Gemini 1.5 (coming soon)

Google’s next-generation LLM focused on reasoning and long context windows. Currently being integrated.

Mistral (coming soon)

An open-weight model designed for high-performance reasoning and coding tasks. Integration planned for a future release.

Configuring the model

  1. Open Agent Settings → Large Language Model.
  2. Select the desired model from the dropdown.
  3. Click Save to apply your changes.

For more details on each provider, see:

Bring Your Own Model (BYOM)

PolyAI supports bring-your-own-model (BYOM) via a simple API integration.
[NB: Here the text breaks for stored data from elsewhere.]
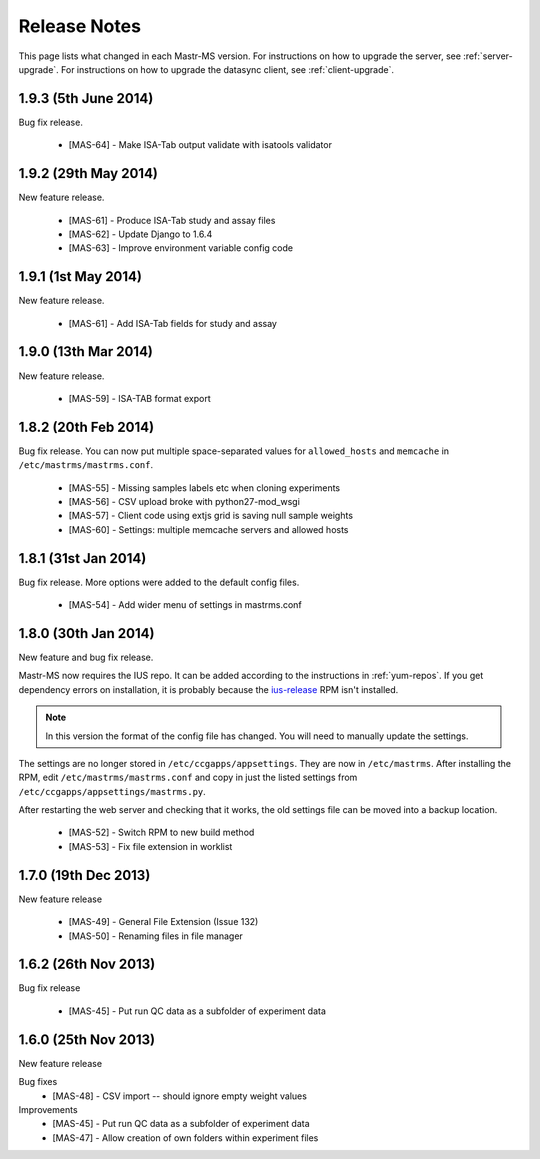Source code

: .. _changelog:

Release Notes
=============

This page lists what changed in each Mastr-MS version. For
instructions on how to upgrade the server, see
:ref:`server-upgrade`. For instructions on how to upgrade the datasync
client, see :ref:`client-upgrade`.

.. _1.9.3:

1.9.3 (5th June 2014)
---------------------

Bug fix release.

 * [MAS-64] - Make ISA-Tab output validate with isatools validator


.. _1.9.2:

1.9.2 (29th May 2014)
---------------------

New feature release.

 * [MAS-61] - Produce ISA-Tab study and assay files
 * [MAS-62] - Update Django to 1.6.4
 * [MAS-63] - Improve environment variable config code


.. _1.9.1:

1.9.1 (1st May 2014)
---------------------

New feature release.

 * [MAS-61] - Add ISA-Tab fields for study and assay


.. _1.9.0:

1.9.0 (13th Mar 2014)
---------------------

New feature release.

 * [MAS-59] - ISA-TAB format export


.. _1.8.2:

1.8.2 (20th Feb 2014)
---------------------

Bug fix release. You can now put multiple space-separated values for
``allowed_hosts`` and ``memcache`` in ``/etc/mastrms/mastrms.conf``.

 * [MAS-55] - Missing samples labels etc when cloning experiments
 * [MAS-56] - CSV upload broke with python27-mod_wsgi
 * [MAS-57] - Client code using extjs grid is saving null sample weights
 * [MAS-60] - Settings: multiple memcache servers and allowed hosts


.. _1.8.1:

1.8.1 (31st Jan 2014)
---------------------

Bug fix release. More options were added to the default config files.

 * [MAS-54] - Add wider menu of settings in mastrms.conf


.. _1.8.0:

1.8.0 (30th Jan 2014)
---------------------

New feature and bug fix release.

Mastr-MS now requires the IUS repo. It can be added according to the
instructions in :ref:`yum-repos`. If you get dependency errors on
installation, it is probably because the ius-release_ RPM isn't
installed.

.. _ius-release: http://dl.iuscommunity.org/pub/ius/stable/CentOS/6/x86_64/repoview/ius-release.html

.. note:: In this version the format of the config file has
   changed. You will need to manually update the settings.

The settings are no longer stored in
``/etc/ccgapps/appsettings``. They are now in ``/etc/mastrms``. After
installing the RPM, edit ``/etc/mastrms/mastrms.conf`` and copy in
just the listed settings from ``/etc/ccgapps/appsettings/mastrms.py``.

After restarting the web server and checking that it works, the old
settings file can be moved into a backup location.

 * [MAS-52] - Switch RPM to new build method
 * [MAS-53] - Fix file extension in worklist


.. _1.7.0:

1.7.0 (19th Dec 2013)
---------------------

New feature release

 * [MAS-49] - General File Extension (Issue 132)
 * [MAS-50] - Renaming files in file manager


.. _1.6.2:

1.6.2 (26th Nov 2013)
---------------------

Bug fix release

 * [MAS-45] - Put run QC data as a subfolder of experiment data


.. _1.6.0:

1.6.0 (25th Nov 2013)
---------------------

New feature release

Bug fixes
 * [MAS-48] - CSV import -- should ignore empty weight values
Improvements
 * [MAS-45] - Put run QC data as a subfolder of experiment data
 * [MAS-47] - Allow creation of own folders within experiment files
If you run your own LLM, expose an endpoint that follows the OpenAI chat/completions schema and PolyAI will treat it like any other provider.

Overview

  1. Expose an API endpoint that accepts/returns data in the OpenAI chat/completions format.
  2. Provide authentication — PolyAI can send either an x-api-key header or a Bearer token.
  3. (Optional) Support streaming responses using stream: true.

API endpoint

Request format

{
      "model": "your-model-id",
      "messages": [
        { "role": "system", "content": "You are a helpful assistant." },
        { "role": "user", "content": "What's the weather today?" }
      ],
      "temperature": 0.7,
      "top_p": 1.0,
      "stream": false
    }

You might receive extra OpenAI-style fields such as frequency_penalty, presence_penalty, etc.

Response format

{
      "id": "chatcmpl-abc123",
      "object": "chat.completion",
      "created": 1712345678,
      "model": "your-model-id",
      "choices": [
        {
          "index": 0,
          "message": {
            "role": "assistant",
            "content": "It’s sunny today in London."
          },
          "finish_reason": "stop"
        }
      ]
    }

Streaming support (optional)

If stream is true, send Server-Sent Events (SSE) mirroring OpenAI’s format:

data: {
      "id": "...",
      "object": "chat.completion.chunk",
      "choices": [{
        "delta": { "content": "Hello" },
        "index": 0,
        "finish_reason": null
      }]
    }

    data: {
      "choices": [{
        "delta": {},
        "index": 0,
        "finish_reason": "stop"
      }]
    }

    data: [DONE]

Authentication

MethodHeader sent by PolyAI
API Keyx-api-key: YOUR_API_KEY
BearerAuthorization: Bearer YOUR_TOKEN

Configure your server to accept one of the above.

Sample implementation (Python / Flask)

from flask import Flask, request, jsonify
    import time, uuid

    app = Flask(__name__)

    @app.route('/chat/completions', methods=['POST'])
    def chat_completions():
        data = request.json
        messages = data.get('messages', [])
        user_input = messages[-1]['content'] if messages else ''

        # TODO: insert your model inference here
        reply = f'You said: {user_input}'

        return jsonify({
            'id': f'chatcmpl-{uuid.uuid4().hex}',
            'object': 'chat.completion',
            'created': int(time.time()),
            'model': 'my-llm',
            'choices': [{
                'index': 0,
                'message': { 'role': 'assistant', 'content': reply },
                'finish_reason': 'stop'
            }]
        })

Final checklist

  • Endpoint reachable via POST.
  • Request/response match OpenAI chat/completions schema.
  • Authentication header configured (API Key or Bearer token).
  • (Optional) Streaming supported if needed.

Send to your PolyAI contact:

  • Endpoint URL
  • Model ID
  • Auth method & credential